AI Execution
Building AI solutions for business
We build AI-powered solutions from scratch or integrate into your system with existing AI tech.
At this juncture, we are ready to put strategies and plans into action. Equipped with the right team and technology, let us kick off the executing phase.
Data Extraction (ETL) & Centralization
At the outset of AI execution, consolidating clean data for AI and machine learning is necessary to ensure the accuracy and performance of your models. This involves loading datasets and discerning patterns, thereby laying the groundwork for AI model training and validation. Depending on the ML model, the process encompasses structuring the data through the encoding of categorical variables, addressing missing data issues and normalizing numerical inputs. Employing robust data storage and processing tools is essential for handling substantial datasets and facilitating real-time data processing, which nourishes your AI and ML models.

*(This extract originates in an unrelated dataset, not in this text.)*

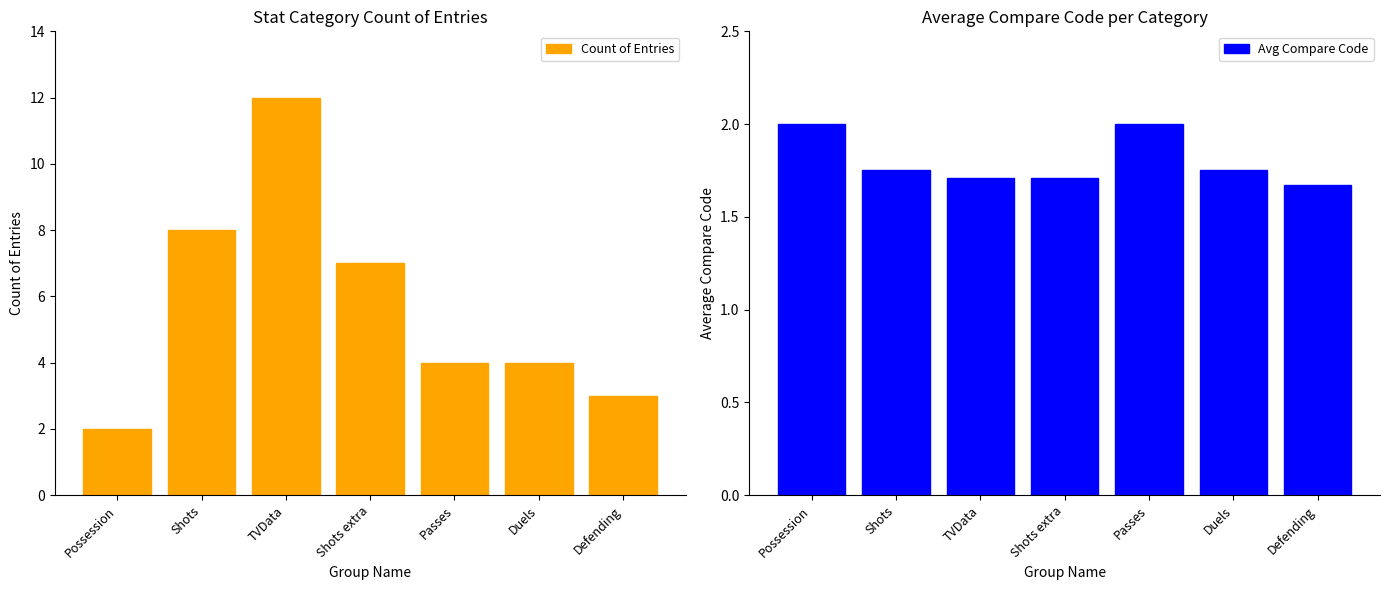

At Duels, list the series in order from largest to smallest.

Count of Entries, Avg Compare Code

- Outcome: Data loaded/hosted in a format ready for AI/ML models
ML Models
During the Strategy phase, your AI expert(s) assessed various models and solutions to address your challenges. Now, it’s time to initiate the development process by using the appropriate algorithms and libraries/stacks. Selecting the optimal technology stack is crucial for successful AI adoption, considering factors such as data attributes and available computational resources.
The landscape of AI/ML models is diverse, ranging from linear regression for continuous outcomes to convolutional neural networks (CNNs) for image processing tasks. There are several platform/tools options available, including Scikit, Tensor Flow and Azure/AWS AI platforms. For popular business use cases and their corresponding AI technical stacks, please refer to Table 1.
Once the AI/ML models are developed using the appropriate stack, your engineers will commence training and testing them. Typically, the available data is divided into training and testing sets. The models are trained using the training data sets and tested using the testing data set. Fine-tuning activities are then performed to optimize the models further. These activities involve adjusting hyperparameters for better performance and iteratively improving the models for enhanced reliability. Once your model is ready, it’s time to integrate it into existing systems or deploy it to a separate interface.
- Outcome: Fine-tuned AI model
Application Interface Development/Integration
AI implementation requires a user interface that connects customers and employees with new solutions. Whether integrating AI functionality into your existing systems, such as ERP, CRM, E-commerce, websites, etc. or deploying it to a separate interface such as chatbots, the focus should remain on data, user experience and business objectives.
An intuitive front end must be crafted to enable machine learning models to serve business ends effectively. This integration often entails API development to ensure seamless communication. Collaboration with DevOps is vital for aligning AI deployment with overarching infrastructure management practices, thus enhancing efficiency and deriving maximum value.
- Outcome: Integrated AI application - ready to use!